Setelah lampu berubah ke hijau, beberapa pengemudi motor mendekati saya, dan mereka membantu mengejar pelaku. Tetapi karena jeda waktunya cukup lama, tipis sekali harapan untuk bisa mengejar pelaku. Jadi saya hanya bisa ikhlas saja.

Pelajaran
1. Sinkronisasi Buku Telpon (Phonebook)
Ini kali keduanya saya kehilangan ponsel karena tindakan kriminal. Tahun 2010 pun saya kecopetan di Busway menuju PIM (iya.. masih berhubungan dengan PIM). Dan di kedua kasus ini, untungnya saya sudah membackup data – data dari ponsel saya ke komputer (kecuali phonebook terakhir). Untungnya masih ada backup phonebook Februari 2013 lalu. Harusnya ini lebih mudah jika di ponsel berbasis Android ini saya sinkronisasi kontaknya dengan akun Google saya.

2. Password Ponsel
Saya pernah membaca tulisan di blog tentang pentingnya memberikan password di ponsel kita, untunglah saya saya mengikuti anjuran tersebut. Ponsel saya yang hilang itu di-lock dengan pattern. Untuk bisa menggunakan ponsel ini tanpa tahu pattern-nya terpaksa harus me-reset ponsel tersebut. Dengan reset ini, otomatis semua aplikasi di ponsel tersebut ikut di-reset, dan akun – akun saya ikut dihapus. Setidaknya untuk urusan akun saya cukup tenang.

3. Enkripsi Data
Tapi satu anjuran dari tulisan di blog itu yang belum saya ikuti, enkripsi data di SD Card. Memang di SD Card tersebut tidak ada informasi credential, tetapi masih ada foto – foto keluarga saya, beberapa catatan alamat, dll. Semoga saja data tersebut tidak digunakan untuk yang aneh – aneh.
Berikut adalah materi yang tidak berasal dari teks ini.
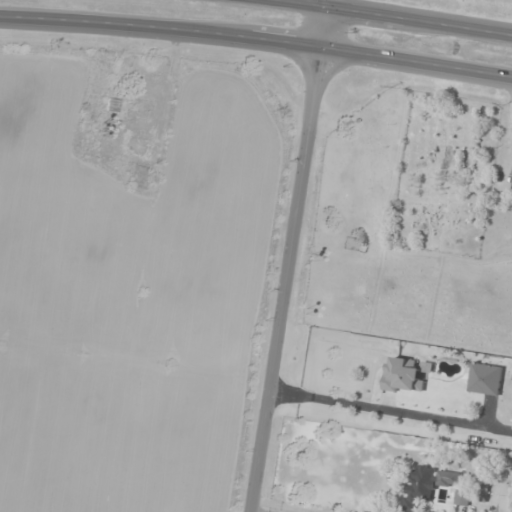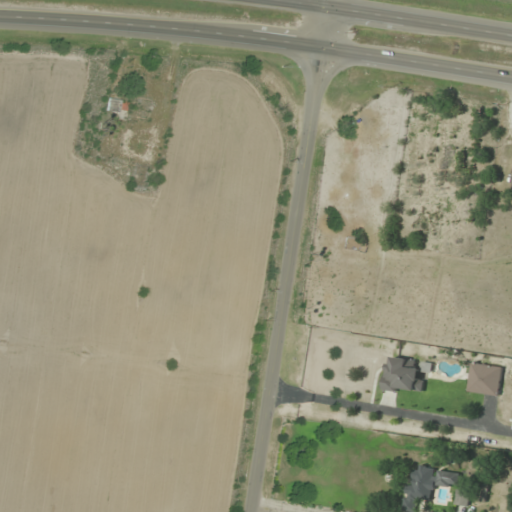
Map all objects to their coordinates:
road: (399, 16)
road: (256, 42)
building: (511, 188)
road: (289, 255)
road: (364, 359)
building: (405, 374)
building: (485, 378)
building: (428, 485)
building: (463, 497)
road: (293, 505)
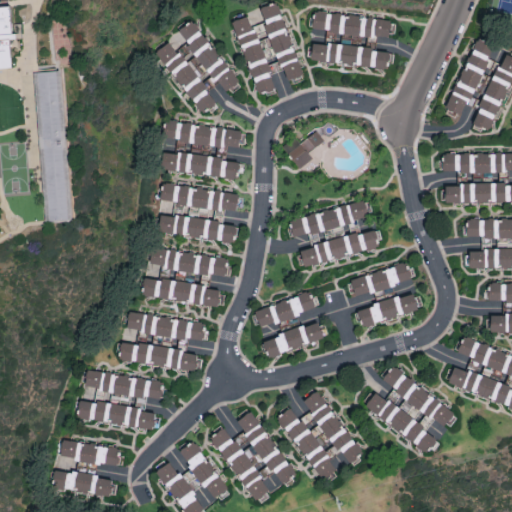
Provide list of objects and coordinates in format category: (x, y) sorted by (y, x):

4. Hati – hati Menggunakan Ponsel di Tempat Terbuka
Selalu berhati – hatilah ketika menggunakan ponsel di tempat terbuka. Sekadar membaca SMS / WhatsApp / BBM, dll di pinggir jalan, membuat posisi kita lemah melindungi ponsel kita jika ada yang berusaha menjambret.

5. Cloud Data*
Tentu jika saya menggunakan cloud data (semacam DropBox), saya tidak perlu repot sinkronisasi data di ponsel saja ke komputer. Tetapi untuk ponsel yang memiliki data ber-giga-giga, opsi cloud ini perlu dipertimbangkan lagi. Jangan sampai kuota internet di ponsel malah habis untuk sinkronisasi ke cloud ini.

image

Saya penasaran, si penjambret berhasil menjual ponsel HTC Desire HD saya itu atau enggak ya?. Karena sekitar 2 minggu lalu saya pernah mau menjual ponsel saya itu di sebuah pusat perbelanjaan dengan puluhan toko ponsel di dalamnya. Tidak ada satu pun toko ponsel yang mau beli. Bahkan menawar pun tidak mau sama sekali. Padahal sudah saya iming – imingi dengan boks yang masih lengkap dengan notanya, berikut headset dan charger yang masih original semua. Kata para penjualnya “Ntar gak ada yang mau beli lagi, Mas. Rugi saya beli dari sampean.”